___ EXCERPT TO READ ___
I am sorry, I have skimmed through and haven't noticed it was already mentioned.

I have never ever seen bipolar caps in any class D amps ever. This is a kind of first. Even the cheapest of them all from Aliexpress I got hold of have used at least ceramic caps (not really suitable, but miles better then electrolytics) or foil ones (quite suitable).

Problem with those electrolytic caps is obviously the longevity (.. or lack there of).  Caps in the filters are subject to rather high current ripple (up to couple of amps!) in high power class D amps.  Due to inherently higher ESR of the electrolytics they are subjected to elevated heat, which leads to fast deterioration. Cheap and substandard caps can even blow like the ones in your amplifier.

In a proper higher power class D amplifier, the output caps shall be low loss high current capable foil types, such as polypropylene (best) or at least polyester (MKT, good enough). And this costs money. A good MKT foil cap for the output filter can cost about $0.5 in volume, MKP type even more so. Therefore it is obvious these components are subject to (brain-dead) cost reduction, as they are quite expensive, compared to the rest small-signal parts of the amplifier.
___ INFORMATION PROVIDED ___
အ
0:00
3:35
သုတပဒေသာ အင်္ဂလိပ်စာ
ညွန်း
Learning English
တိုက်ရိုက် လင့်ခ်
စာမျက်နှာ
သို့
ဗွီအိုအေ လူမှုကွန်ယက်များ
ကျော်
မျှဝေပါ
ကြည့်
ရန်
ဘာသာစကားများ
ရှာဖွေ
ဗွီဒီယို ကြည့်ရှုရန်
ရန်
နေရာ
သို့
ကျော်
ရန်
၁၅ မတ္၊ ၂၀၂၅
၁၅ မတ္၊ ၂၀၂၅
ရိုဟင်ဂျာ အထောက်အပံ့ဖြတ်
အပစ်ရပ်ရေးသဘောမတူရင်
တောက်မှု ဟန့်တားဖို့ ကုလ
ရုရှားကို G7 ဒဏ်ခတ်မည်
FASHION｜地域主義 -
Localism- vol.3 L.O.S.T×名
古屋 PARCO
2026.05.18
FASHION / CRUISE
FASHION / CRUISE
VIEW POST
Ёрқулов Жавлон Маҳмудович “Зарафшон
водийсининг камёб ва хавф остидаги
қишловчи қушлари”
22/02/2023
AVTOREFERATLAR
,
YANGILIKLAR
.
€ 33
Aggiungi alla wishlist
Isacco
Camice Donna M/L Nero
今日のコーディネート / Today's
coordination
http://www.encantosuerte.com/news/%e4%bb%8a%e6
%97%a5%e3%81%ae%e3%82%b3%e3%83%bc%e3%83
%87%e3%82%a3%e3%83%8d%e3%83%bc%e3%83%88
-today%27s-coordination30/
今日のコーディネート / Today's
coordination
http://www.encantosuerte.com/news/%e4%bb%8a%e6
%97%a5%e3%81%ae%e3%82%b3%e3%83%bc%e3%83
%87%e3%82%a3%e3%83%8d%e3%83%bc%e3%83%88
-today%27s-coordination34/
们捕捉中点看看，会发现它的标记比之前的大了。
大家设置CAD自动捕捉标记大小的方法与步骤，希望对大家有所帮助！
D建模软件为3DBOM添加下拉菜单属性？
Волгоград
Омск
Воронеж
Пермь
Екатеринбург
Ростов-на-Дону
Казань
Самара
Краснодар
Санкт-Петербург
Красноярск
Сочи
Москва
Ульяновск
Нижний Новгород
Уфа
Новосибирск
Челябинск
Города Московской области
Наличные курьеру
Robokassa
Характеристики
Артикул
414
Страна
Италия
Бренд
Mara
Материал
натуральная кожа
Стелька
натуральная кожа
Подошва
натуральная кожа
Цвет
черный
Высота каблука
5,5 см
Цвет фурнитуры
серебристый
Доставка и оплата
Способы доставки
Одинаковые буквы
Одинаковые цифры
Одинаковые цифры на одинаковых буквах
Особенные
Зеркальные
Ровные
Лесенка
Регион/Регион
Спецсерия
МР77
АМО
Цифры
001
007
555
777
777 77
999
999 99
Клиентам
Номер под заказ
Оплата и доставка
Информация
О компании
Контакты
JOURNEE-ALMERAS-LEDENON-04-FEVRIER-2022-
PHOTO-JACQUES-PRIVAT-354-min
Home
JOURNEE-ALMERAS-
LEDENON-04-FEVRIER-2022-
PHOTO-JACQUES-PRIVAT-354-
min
___
**EXERCISES:**
1 - Please quote the listing word for word, from its first line up to and including the line with "Ёрқулов Жавлон Маҳмудович".
2 - Extend the post about capacitors in class D amplifiers, picking up after its final sentence.
The post and the listing have nothing to do with each other.

**ANSWERS FOR EACH ITEM:**
1 -
အ
0:00
3:35
သုတပဒေသာ အင်္ဂလိပ်စာ
ညွန်း
Learning English
တိုက်ရိုက် လင့်ခ်
စာမျက်နှာ
သို့
ဗွီအိုအေ လူမှုကွန်ယက်များ
ကျော်
မျှဝေပါ
ကြည့်
ရန်
ဘာသာစကားများ
ရှာဖွေ
ဗွီဒီယို ကြည့်ရှုရန်
ရန်
နေရာ
သို့
ကျော်
ရန်
၁၅ မတ္၊ ၂၀၂၅
၁၅ မတ္၊ ၂၀၂၅
ရိုဟင်ဂျာ အထောက်အပံ့ဖြတ်
အပစ်ရပ်ရေးသဘောမတူရင်
တောက်မှု ဟန့်တားဖို့ ကုလ
ရုရှားကို G7 ဒဏ်ခတ်မည်
FASHION｜地域主義 -
Localism- vol.3 L.O.S.T×名
古屋 PARCO
2026.05.18
FASHION / CRUISE
FASHION / CRUISE
VIEW POST
Ёрқулов Жавлон Маҳмудович “Зарафшон

2 -
Also the output chokes must be wound on a high quality core materials for the amplifier to retain good efficiency (low core heating due to high current ripple) and must be very linear*, as the output filters of most class D amplifiers are outside of the feedback loop, so their distortion is not compensated for.

*by linear inductor, one means mostly that its inductance is not dependent on the passing current. Most  high-permeability cores (iron, ferrite, iron powder,...) have quite substantial amount of non-linearity and care must be taken when designing the magnetics.  Typically, only ferrite cores with an air gap or low-permeability iron-powder types (mix #2 for example) are suitable for the output filters.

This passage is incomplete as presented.